* About this exercise: Take every record and write it out again exactly, with no images included.

***** Data in this exercise *****

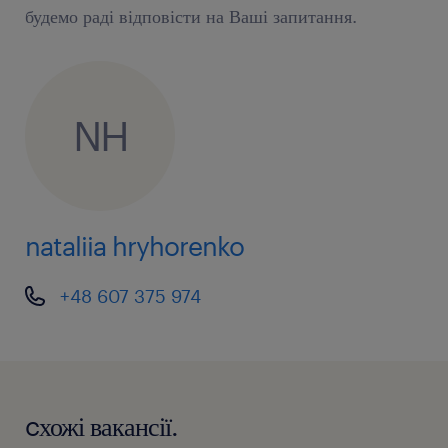
будемо раді відповісти на Ваші запитання.
NH
nataliia hryhorenko
+48 607 375 974
cхожі вакансії.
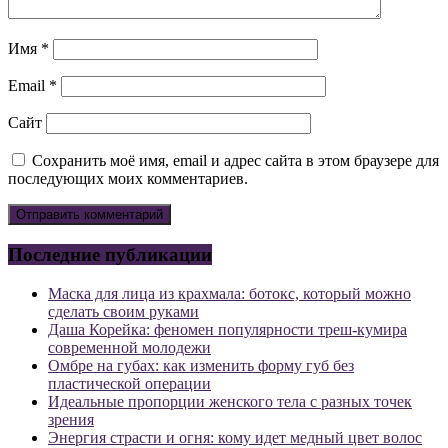
Имя
*
Email
*
Сайт
Сохранить моё имя, email и адрес сайта в этом браузере для
последующих моих комментариев.
Последние публикации
Маска для лица из крахмала: ботокс, который можно
сделать своим руками
Даша Корейка: феномен популярности треш-кумира
современной молодежи
Омбре на губах: как изменить форму губ без
пластической операции
Идеальные пропорции женского тела с разных точек
зрения
Энергия страсти и огня: кому идет медный цвет волос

*****

* Result:
будемо раді відповісти на Ваші запитання.
NH
nataliia hryhorenko
+48 607 375 974
cхожі вакансії.
Имя
*
Email
*
Сайт
Сохранить моё имя, email и адрес сайта в этом браузере для
последующих моих комментариев.
Последние публикации
Маска для лица из крахмала: ботокс, который можно
сделать своим руками
Даша Корейка: феномен популярности треш-кумира
современной молодежи
Омбре на губах: как изменить форму губ без
пластической операции
Идеальные пропорции женского тела с разных точек
зрения
Энергия страсти и огня: кому идет медный цвет волос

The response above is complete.